**WHAT TO DO:**
**A.** In the passage on set operations, which two operations on sets are called the most basic?
**B.** Say whether each statement agrees with the passage on set operations. Give yes or no for each, and quote the words from the passage that decide it.
(i) Set difference is a commutative operation.
(ii) The symbol for the union operator resembles the symbol for the logical "or" operator.
(iii) An entity belongs to the intersection of two sets if it is in either one of them.
**C.** Pick up the passage on set operations after its last sentence and continue it.

**TEXT:**
Admittedly, this definition is hard to take in in one gulp. But this example shows that it is possible to define complex sets using predicates.

Operations

Now that we have a way to express a wide variety of sets, we turn to operations that can be performed on sets. The most basic operations on sets are union and intersection. If $A$ and $B$ are sets, then we define the union of $A$ and $B$ to be the set that contains all the elements of $A$ together with all the elements of $B$ . The union of $A$ and $B$ is denoted by $A\cup B$ . The union can be defined formally as

$A\cup B = \{x\mid x\in A \lor x\in B\}.$

The intersection of $A$ and $B$ is defined to be the set that contains every entity that is both a member of $A$ and a member of $B$ . The intersection of $A$ and $B$ is denoted by $A\cap B$ . Formally,

$A\cap B = \{x\mid x\in A \land x\in B\}.$

An entity gets into $A\cup B$ if it is in either $A$ or $B$ . It gets into $A\cap B$ if it is in both $A$ and $B$ . Note that the symbol for the logical "or" operator, $\lor$ , is similar to the symbol for the union operator, $\cup$ , while the logical "and" operator, $\land$ , is similar to the intersection operator, $\cap$ .

The set difference of two sets, $A$ and $B$ , is defined to be the set of all entities that are members of $A$ but are not members of $B$ . The set difference of $A$ and $B$ is denoted $A\smallsetminus B$ . The idea is that $A\smallsetminus B$ is formed by starting with $A$ and then removing any element that is also found in $B$ . Formally,

$A\smallsetminus B = \{x\mid x\in A \land x\mathbin{\not\in} B\}.$

Union and intersection are clearly commutative operations. That is, $A\cup B=B\cup A$ and $A\cap B=B\cap A$ for any sets $A$ and $B$ . However, set difference is not commutative. In general, $A\smallsetminus B \not= B\smallsetminus A$ .

**MATERIAL:**

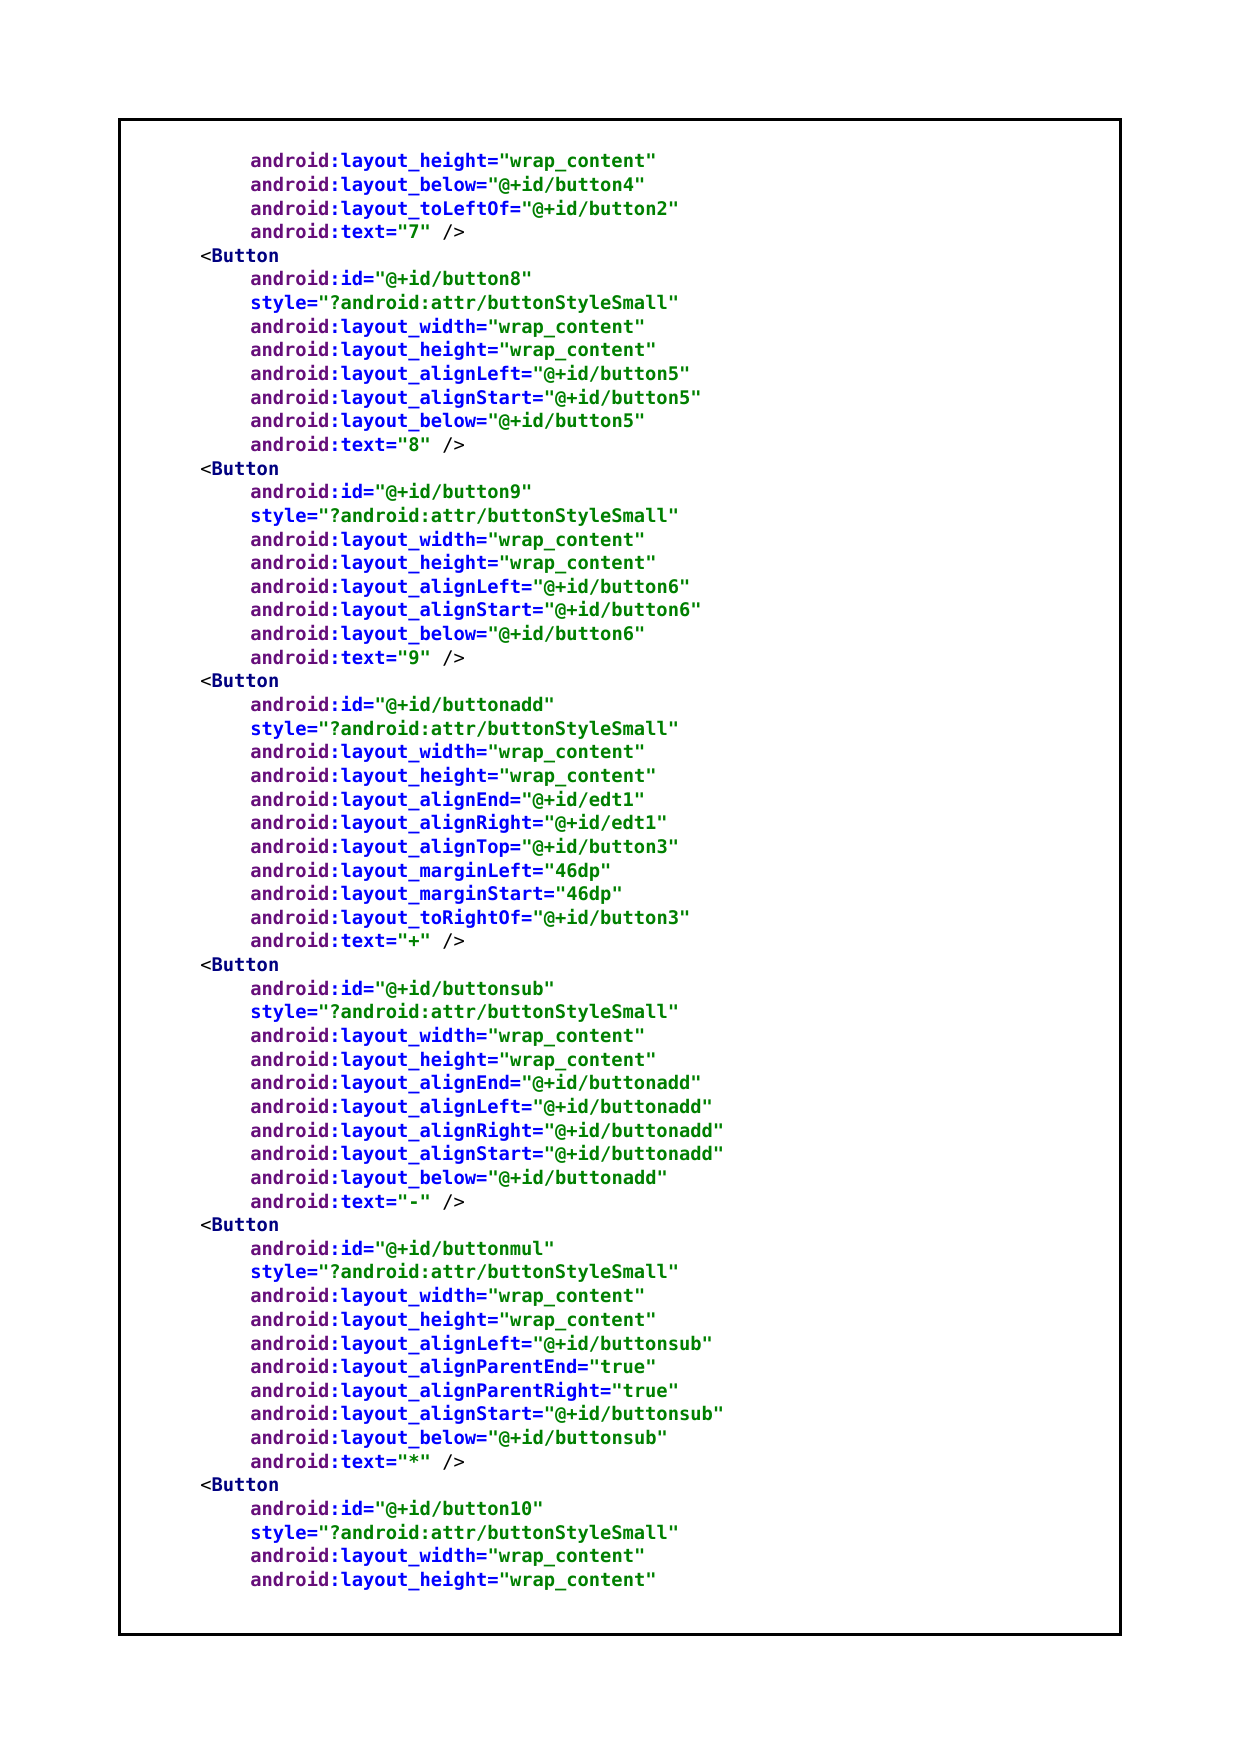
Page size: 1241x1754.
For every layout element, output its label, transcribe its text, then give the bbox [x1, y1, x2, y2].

**TASK ANSWERS:**
**A.** Union and intersection.

**B.**
(i) No: "However, set difference is not commutative."
(ii) Yes: "the symbol for the logical "or" operator, $\lor$ , is similar to the symbol for the union operator, $\cup$"
(iii) No: "It gets into $A\cap B$ if it is in both $A$ and $B$ ."

**C.**
Suppose that $A=\{a,b,c\}$ , that $B=\{b,d\}$ , and that $C=\{d,e,f\}$ . Then we can apply the definitions of union, intersection, and set difference to compute, for example, that:


$A\cup B = \{a,b,c,d\}$	$A\cap B = \{b\}$	$A\smallsetminus B = \{a,c\}$
$A\cup C = \{a,b,c,d,e,f\}$	$A\cap C = \emptyset$	$A\smallsetminus C = \{a,b,c\}$

In this example, the sets $A$ and $C$ have no elements in common, so that $A\cap C=\emptyset$ . There is a term for this: Two sets are said to be disjoint if they have no elements in common. That is, for any sets $A$ and $B$ , $A$ and $B$ are said to be disjoint if and only if $A\cap B=\emptyset$ .

Of course, the set operations can also be applied to sets that are defined by predicates. For example, let $L(x)$ be the predicate " $x$ is lucky," and let $W(x)$ be the predicate " $x$ is wise," where the domain of discourse for each predicate is the set of people. Let $X = \{x\mid L(x)\}$ , and let $Y=\{x\mid W(x)\}$ . Then


$X\cup Y = \{x\mid L(x)\lor W(x)\} = \{\text{people who are lucky or wise}\}$
$X\cap Y = \{x\mid L(x)\land W(x)\} = \{\text{people who are lucky and wise}\}$
$X\smallsetminus Y = \{x\mid L(x)\land \lnot W(x)\} = \{\text{people who are lucky but not wise}\}$
$Y\smallsetminus X = \{x\mid W(x)\land \lnot L(x)\} = \{\text{people who are wise but not lucky}\}$

You have to be a little careful with the English word "and." We might say that the set $X\cup Y$ contains people who are lucky and people who are wise. But what this means is that a person gets into the set $X\cup Y$ either by being lucky or by being wise, so $X\cup Y$ is defined using the logical "or" operator, $\lor$ .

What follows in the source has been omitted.